Şimdi kerâmetler sahibi Es Seyyid Mahmud-il Kebir, O yüce Pir, Seyyid
Derviş Gevr-Derviş Beyaz’ın kendisidir. Farklı bir şahsiyet ve kişi
değildir, öncelikle bunun altını çizelim. Yolun özünü, içeriğini
bilmeyenler sanki Es Seyyid Mahmud-il Kebir farklı kişi Seyyid Derviş
Gevr farklı kişiymiş gibi yansıtmaya çalışmışlardır. Halbuki aynı Ulu
zattır. Birçok Ocak sahipleri, Ocak mesupları, O yüce Pirin
hikmetlerinden kerâmetlerinden, ilminden ışığından nasiplenip
kendilerine pay çıkartmaya çalışmışlardır. Onun için kimse Seyyid Derviş
Gevr-Derviş Beyaz olamaz ve O yüce nurun Sırrına da vakıf olamaz. Onlar
Hakk’ın yeryüzündeki Velileridirler.
Şu soruyu da size sormak isterim. Günümüzde dede-talip ilişkisi
nasıl bir dönüşüm yaşıyor?

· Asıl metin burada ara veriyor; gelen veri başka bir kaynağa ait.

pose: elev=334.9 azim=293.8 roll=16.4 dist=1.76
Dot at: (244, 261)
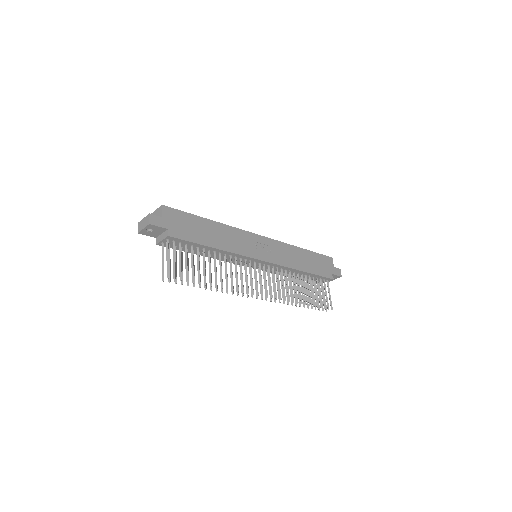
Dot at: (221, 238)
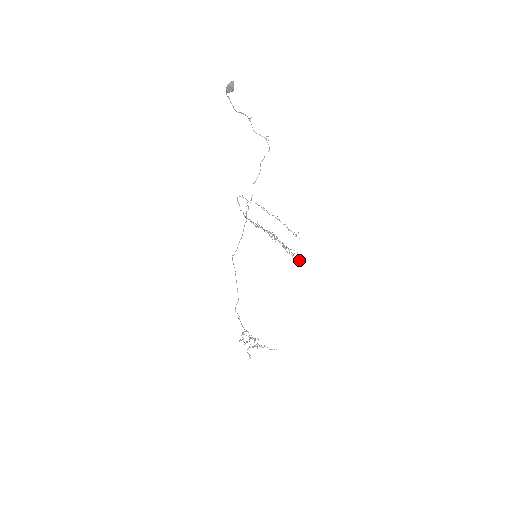
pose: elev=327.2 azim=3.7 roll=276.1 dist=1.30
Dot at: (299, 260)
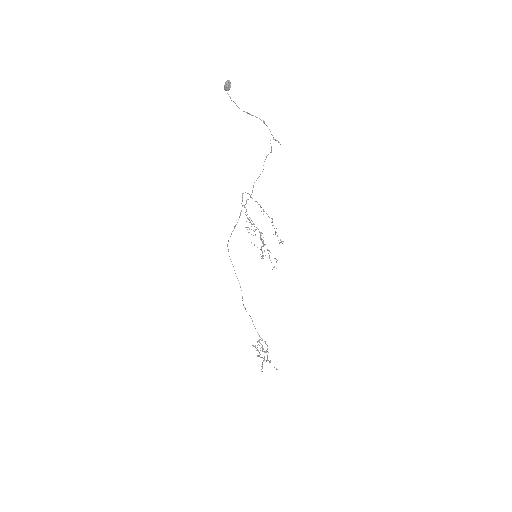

Eskiden nasıldı, şimdi nasıl bir seyir
izliyor?
Eskiden itikat vardı. Dede çok fazla bilgiye sahip olmasa dahi, Talip
Yola olan aşkı ile Güruhu Naciye’den gelen Ehlibeyt nuru Seyyid
Ocaklarına Sıdk-ı sadakatla bağlı idiler Seyyidin sözünden asla dışarıya
çıkmazlardı çünkü İkrar bağı kutsalığını korumaktaydı, çünkü kalpleri
saf ve temiz idi. Şehirleşme ile birlikte farklı kültürden
coğrafyalardan insanlarla bir araya gelme neticesinde şehir hayatının
koşulları maalesef bu ikrarı biraz zedeledi. Yinede Yolu bilen biliyor.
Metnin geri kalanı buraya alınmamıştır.